# My new toy for yotes.



## bobk (Apr 30, 2004)

Picked this gun up last week. Now I have to get it scoped and the yotes figured out. I am hearing good things about the Nikon BDC?


----------



## Bad Bub (Jan 17, 2006)

Buy the nikon coyote special. You won't be disappointed.

Outdoor Hub mobile, the outdoor information engine


----------



## buford2 (Dec 16, 2010)

have one on my shotgun, can't beat the optics and do like the groups at 100 yds it helps provide! i think cabelas still has 1 penny shipping if you buy clothing. get a cheap hat!


----------



## longshot (Feb 14, 2012)

Nikon BDC in a buckmaster would work just fine. Love mine on my rifle.


----------



## ezbite (May 25, 2006)

looking good. tell me about the trigger. thats the only thing stopping me from getting one. ive read some online stuff saying the trigger is gritty. my buddy has the R-25 (.308) and loves it and the trigger.
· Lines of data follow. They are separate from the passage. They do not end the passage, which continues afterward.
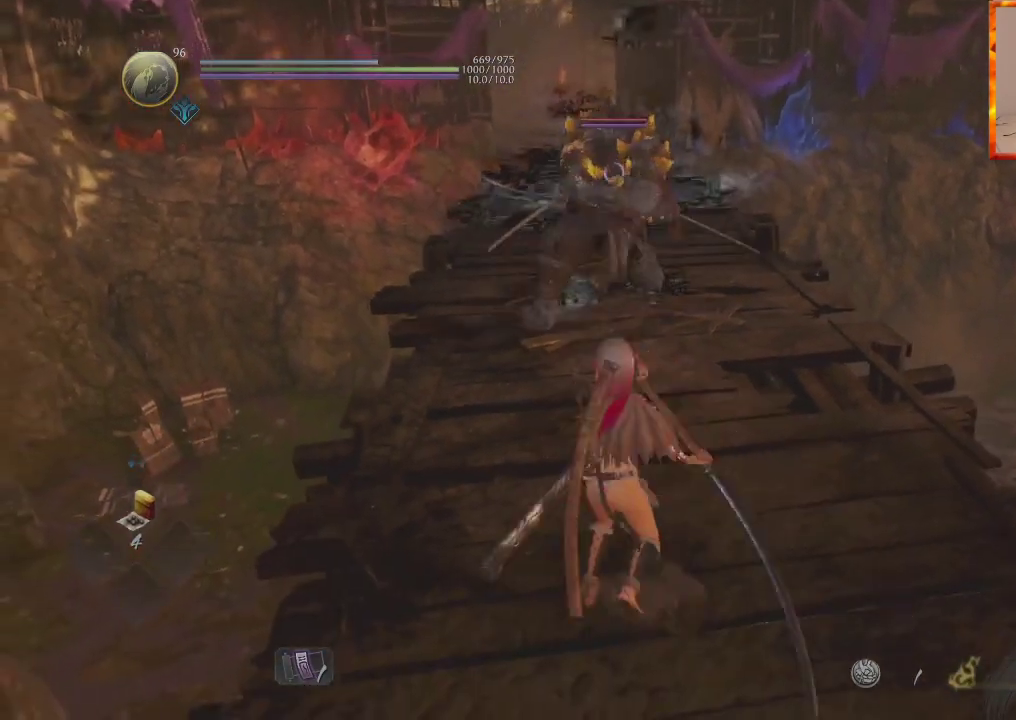
{"dt_ms": 1000, "buttons": [], "left_stick": "center", "right_stick": "center"}
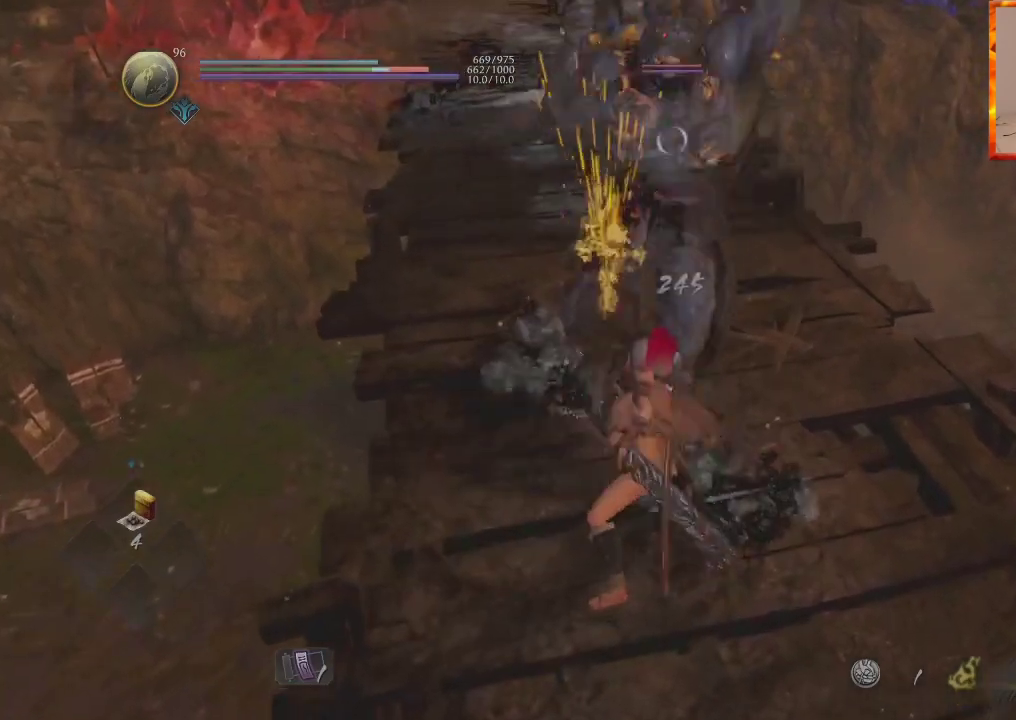
{"dt_ms": 1000, "buttons": [], "left_stick": "down-left", "right_stick": "center"}
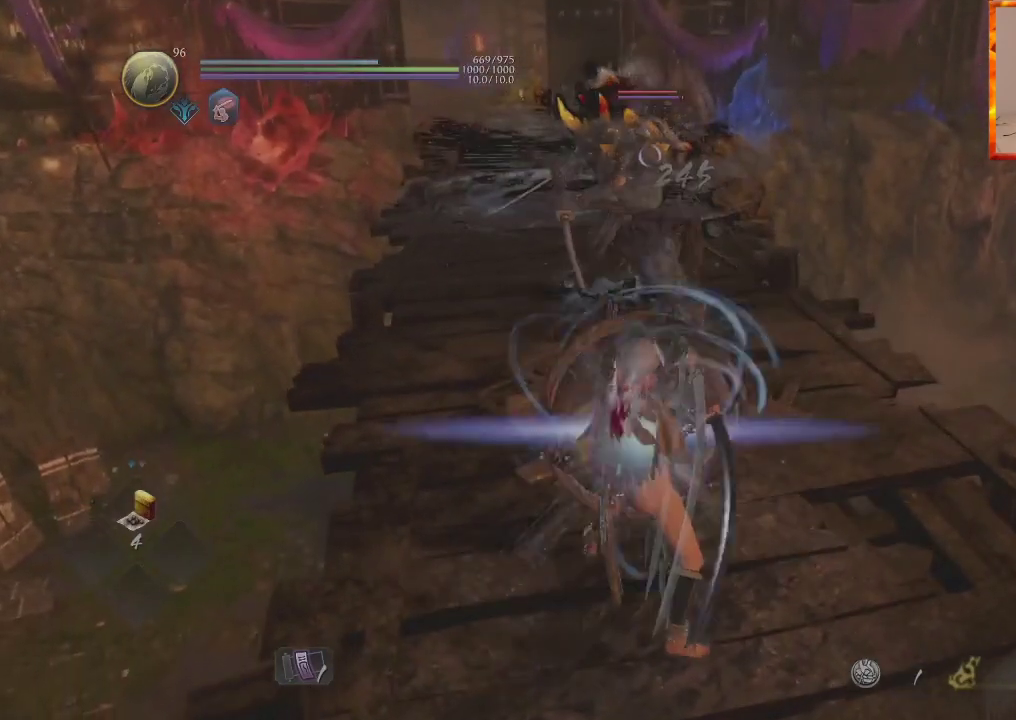
{"dt_ms": 500, "buttons": [], "left_stick": "center", "right_stick": "center", "events": [[17, "left_stick", "down"], [283, "left_stick", "down-right"], [500, "left_stick", "center"]]}
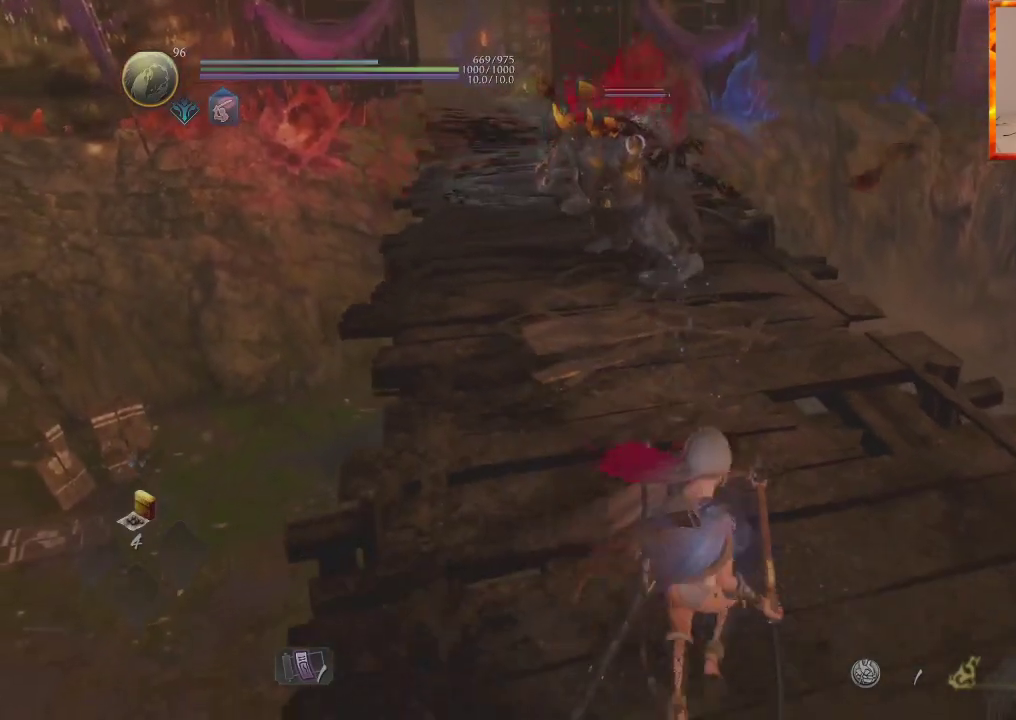
{"dt_ms": 500, "buttons": [], "left_stick": "up", "right_stick": "center", "events": [[17, "left_stick", "up"], [200, "left_stick", "up-left"], [317, "left_stick", "up"]]}
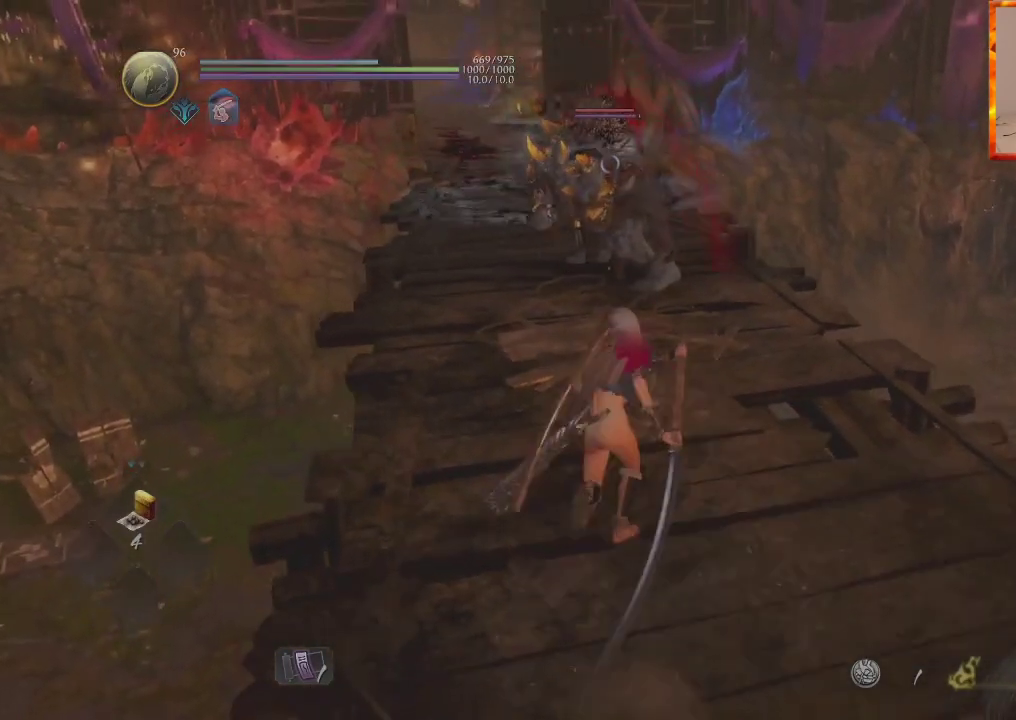
{"dt_ms": 500, "buttons": ["R2"], "left_stick": "up", "right_stick": "center", "events": [[50, "CIRCLE", "down"], [50, "R2", "down"], [150, "CIRCLE", "up"], [217, "CIRCLE", "down"], [483, "CIRCLE", "up"]]}
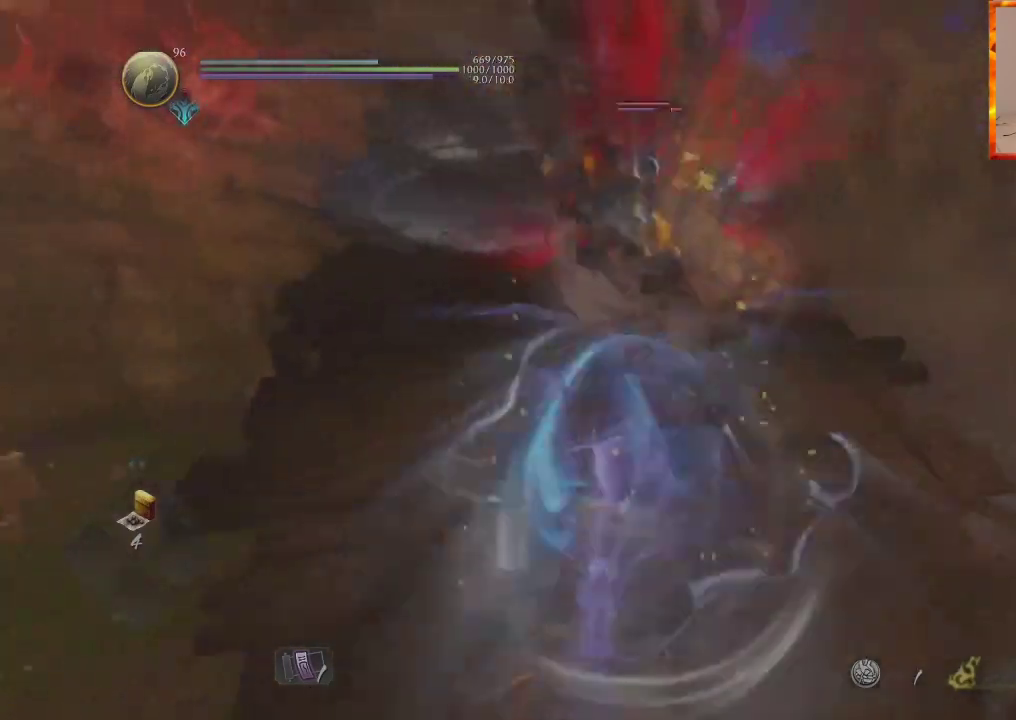
{"dt_ms": 1000, "buttons": [], "left_stick": "up", "right_stick": "center"}
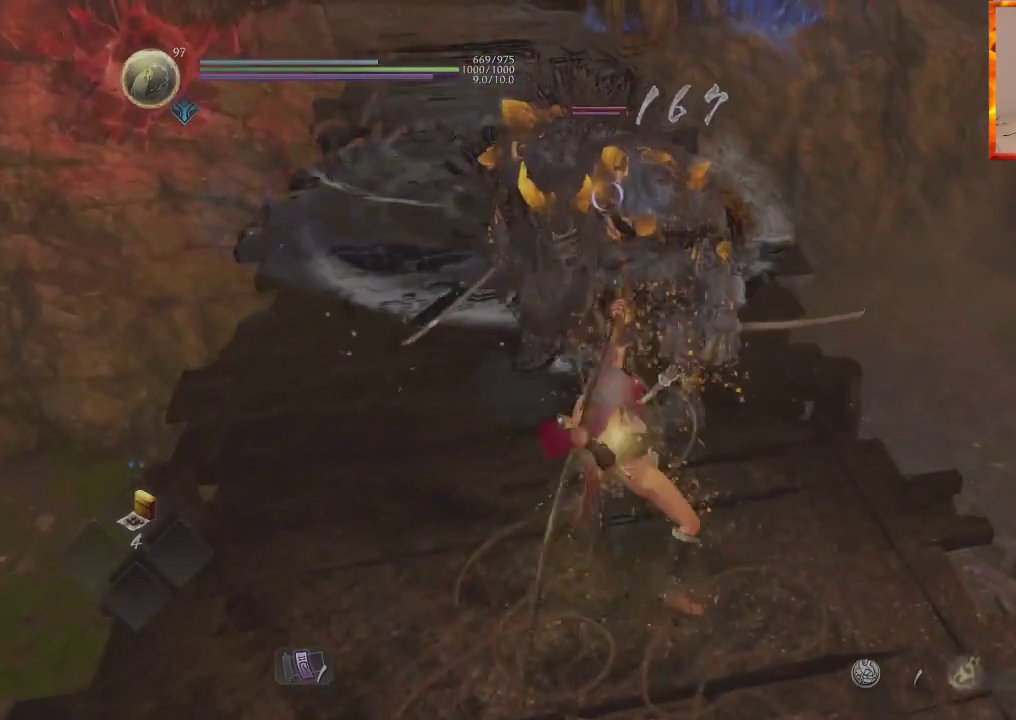
{"dt_ms": 500, "buttons": [], "left_stick": "center", "right_stick": "center", "events": [[367, "left_stick", "center"]]}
and c'mon give us a real photo, Buddy..  not some generic crap.lol.


----------



## bobk (Apr 30, 2004)

I haven't shot it yet Tom. I read some stuff on the trigger too. I know some guys put a 2 stage trigger on them. Guy at the gun shop has one and loves it. I will post a better picture when I get the scope on it. Going to try and pick up a scope in the next few days. I did like the buckmaster with the bdc. Going to look at the coyote special tomorrow. Just not sure I like all the circles, always been a crosshair guy.


----------



## ezbite (May 25, 2006)

bobk said:


> I haven't shot it yet Tom. I read some stuff on the trigger too. I know some guys put a 2 stage trigger on them. Guy at the gun shop has one and loves it. I will post a better picture when I get the scope on it. Going to try and pick up a scope in the next few days. I did like the buckmaster with the bdc. Going to look at the coyote special tomorrow. Just not sure I like all the circles, always been a crosshair guy.


i stayed away from the coyote special just for that reason. seem either people love or hate them.


----------



## Smallmouth Crazy (Apr 4, 2006)

Midway has some good deals on Leupold VariXlls this month.


----------



## Airborne4Life (May 3, 2011)

i just got this coyote killer on tuesday. cant sight it in till next weekend though.


----------



## lipripper03 (Nov 12, 2011)

what is it airborn


----------



## bobk (Apr 30, 2004)

I ended up putting a Vortex Viper 4-12X40 on the gun. Really liked the crisp glass of the scope. Hope to get it shooting this week.


----------



## ezbite (May 25, 2006)

That Looks good, I'm eagerly awaiting the range results [email protected]


----------